Privacy position

What privacy means to urprivate.ai

Privacy is not a decorative promise. For Khodiyara AI Limited, it is a product principle, a business boundary, and a test of whether the company deserves trust.

urprivate.ai will never be sold to anyone for the purpose of harvesting your data.

Khodiyara AI Limited is building in the business of trust, enablement, and coaching. That means the service should help people use AI with more agency, not less. Privacy is part of that promise because private thought, private drafts, and personal aspirations deserve care.

What privacy means

  • Respecting the user's dignity, context, and boundaries.
  • Collecting and retaining only what is necessary for the service to work.
  • Making product choices that reduce exposure rather than monetise it.
  • Being clear about what the service does, what it stores, and what it cannot promise.
  • Building a business where trust is a requirement, not a growth lever to spend down.
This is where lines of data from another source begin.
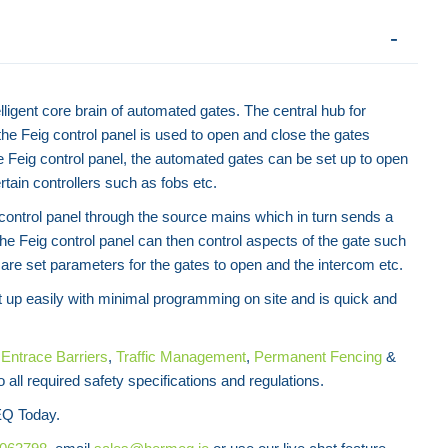
elligent core brain of automated gates. The central hub for
Swing Arm Access Gate
he Feig control panel is used to open and close the gates
Contact for Price
e Feig control panel, the automated gates can be set up to open
rtain controllers such as fobs etc.
ontrol panel through the source mains which in turn sends a
The Feig control panel can then control aspects of the gate such
are set parameters for the gates to open and the intercom etc.
t up easily with minimal programming on site and is quick and
f
Entrace Barriers
,
Traffic Management
,
Permanent Fencing
&
 all required safety specifications and regulations.
Telescopic Security
Q Today.
Contact f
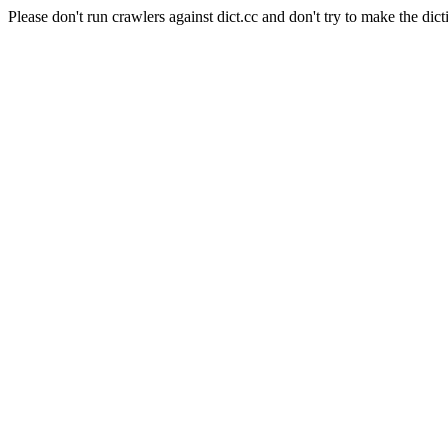
Please don't run crawlers against dict.cc and don't try to make the dict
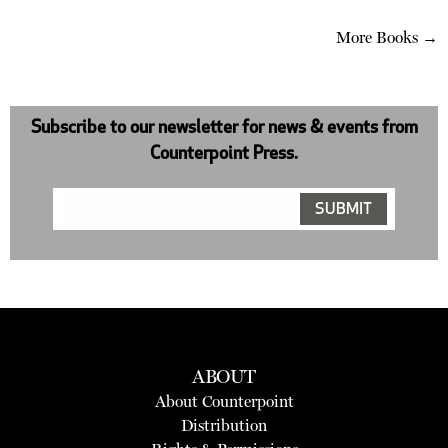
More Books →
Subscribe to our newsletter for news & events from
Counterpoint Press.
ABOUT
About Counterpoint
Distribution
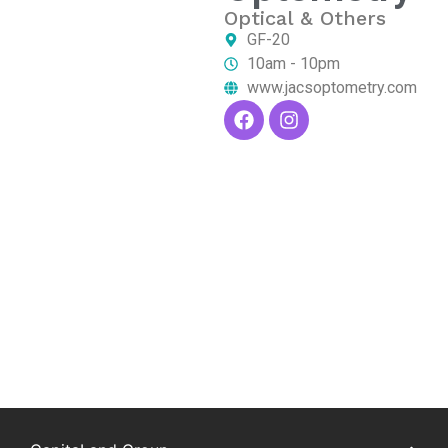
Optical & Others
GF-20
10am - 10pm
www.jacsoptometry.com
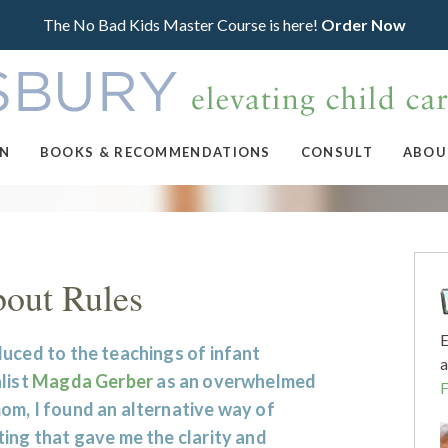
The No Bad Kids Master Course is here!
Order Now
ON
BOOKS & RECOMMENDATIONS
CONSULT
ABOU
bout Rules
E
uced to the teachings of infant
a
list
Magda Gerber
as an overwhelmed
om, I found an alternative way of
ing that gave me the clarity and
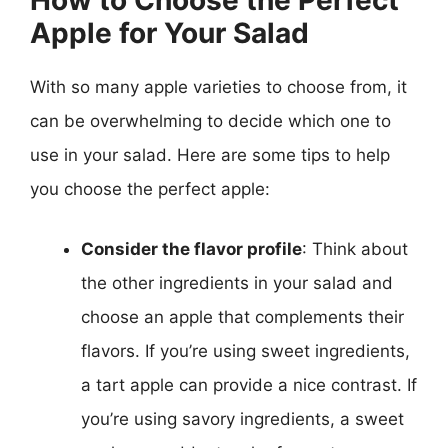
How to Choose the Perfect
Apple for Your Salad
With so many apple varieties to choose from, it
can be overwhelming to decide which one to
use in your salad. Here are some tips to help
you choose the perfect apple:
Consider the flavor profile
: Think about
the other ingredients in your salad and
choose an apple that complements their
flavors. If you’re using sweet ingredients,
a tart apple can provide a nice contrast. If
you’re using savory ingredients, a sweet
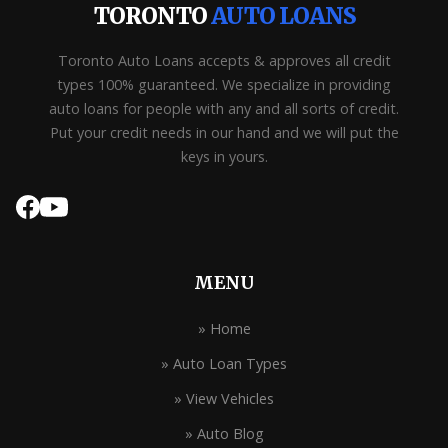
TORONTO
AUTO LOANS
Toronto Auto Loans accepts & approves all credit
types 100% guaranteed. We specialize in providing
auto loans for people with any and all sorts of credit.
Put your credit needs in our hand and we will put the
keys in yours.
MENU
» Home
» Auto Loan Types
» View Vehicles
» Auto Blog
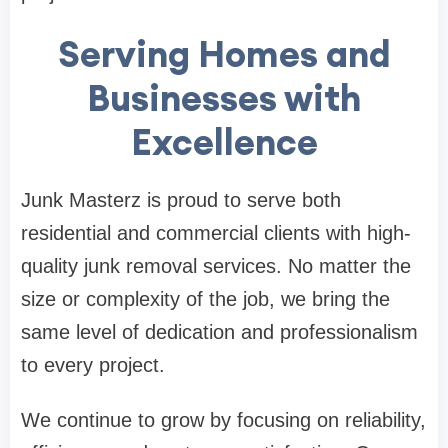
Serving Homes and
Businesses with
Excellence
Junk Masterz is proud to serve both
residential and commercial clients with high-
quality junk removal services. No matter the
size or complexity of the job, we bring the
same level of dedication and professionalism
to every project.
We continue to grow by focusing on reliability,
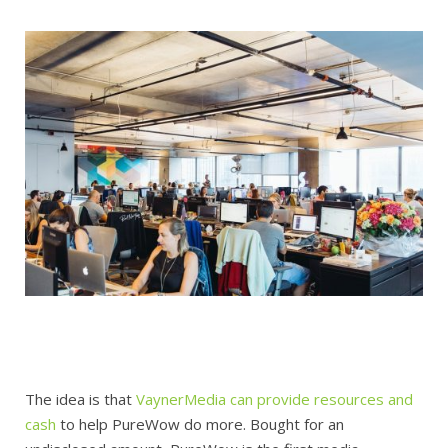
The idea is that
VaynerMedia can provide resources and
cash
to help PureWow do more. Bought for an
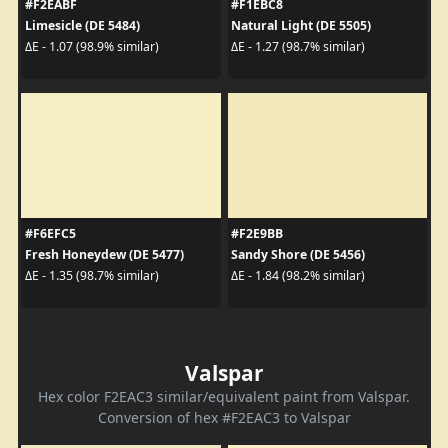
#F2EABF
#F1EBC8
Limesicle (DE 5484)
Natural Light (DE 5505)
ΔE - 1.07 (98.9% similar)
ΔE - 1.27 (98.7% similar)
#F6EFC5
#F2E9BB
Fresh Honeydew (DE 5477)
Sandy Shore (DE 5456)
ΔE - 1.35 (98.7% similar)
ΔE - 1.84 (98.2% similar)
Valspar
Hex color F2EAC3 similar/equivalent paint from Valspar.
Conversion of hex #F2EAC3 to Valspar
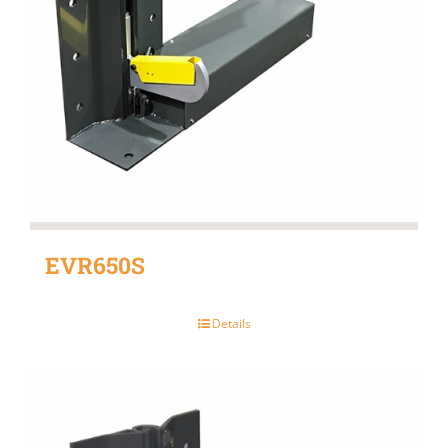
EVR650S
Details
What privacy does not mean

  • It does not mean secrecy for harm, abuse, or unlawful activity.
  • It does not mean pretending that technical systems have no limits.
  • It does not mean hiding important tradeoffs from users.
  • It does not mean using privacy language while building a data-harvesting business underneath.
  • It does not replace formal legal policies, contracts, or compliance obligations.

Principle

The ends do not justify the means.

The founder is influenced by Immanuel Kant's philosophy: people must not be treated merely as a means to an end. For an AI company, that matters. It means growth, fundraising, product expansion, and technical convenience cannot become excuses to violate the people the product exists to serve.

This page is a company philosophy statement. It is not a substitute for a formal privacy policy, which should be published separately when the product requires it.

Product implications

What this should change in practice.

Clear defaults

Users should not need to decode hidden incentives to understand how their information is treated.

Small data appetite

The company should prefer smaller, better-justified data collection over broad capture for speculative future use.

Accountable tradeoffs

When a product decision affects privacy, the tradeoff should be deliberate, explainable, and open to scrutiny.